____ Given entries

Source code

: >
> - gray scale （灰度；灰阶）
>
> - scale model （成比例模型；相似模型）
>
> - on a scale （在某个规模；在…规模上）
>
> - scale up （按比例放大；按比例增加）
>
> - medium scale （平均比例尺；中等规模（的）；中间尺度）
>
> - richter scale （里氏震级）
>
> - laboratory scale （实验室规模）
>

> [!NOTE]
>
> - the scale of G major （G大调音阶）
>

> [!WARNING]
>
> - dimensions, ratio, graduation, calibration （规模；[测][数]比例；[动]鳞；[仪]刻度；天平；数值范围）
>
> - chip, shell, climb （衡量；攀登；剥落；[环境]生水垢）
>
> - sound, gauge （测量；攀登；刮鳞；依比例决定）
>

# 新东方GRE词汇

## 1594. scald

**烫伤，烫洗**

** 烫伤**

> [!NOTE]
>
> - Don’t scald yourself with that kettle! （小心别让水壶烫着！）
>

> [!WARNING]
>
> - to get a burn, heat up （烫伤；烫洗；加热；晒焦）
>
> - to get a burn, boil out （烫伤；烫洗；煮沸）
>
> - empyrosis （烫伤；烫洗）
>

________

** Written task **
Show each line of the listing above that contains the string "scale".

** Written response **
> - gray scale （灰度；灰阶）
> - scale model （成比例模型；相似模型）
> - on a scale （在某个规模；在…规模上）
> - scale up （按比例放大；按比例增加）
> - medium scale （平均比例尺；中等规模（的）；中间尺度）
> - richter scale （里氏震级）
> - laboratory scale （实验室规模）
> - the scale of G major （G大调音阶）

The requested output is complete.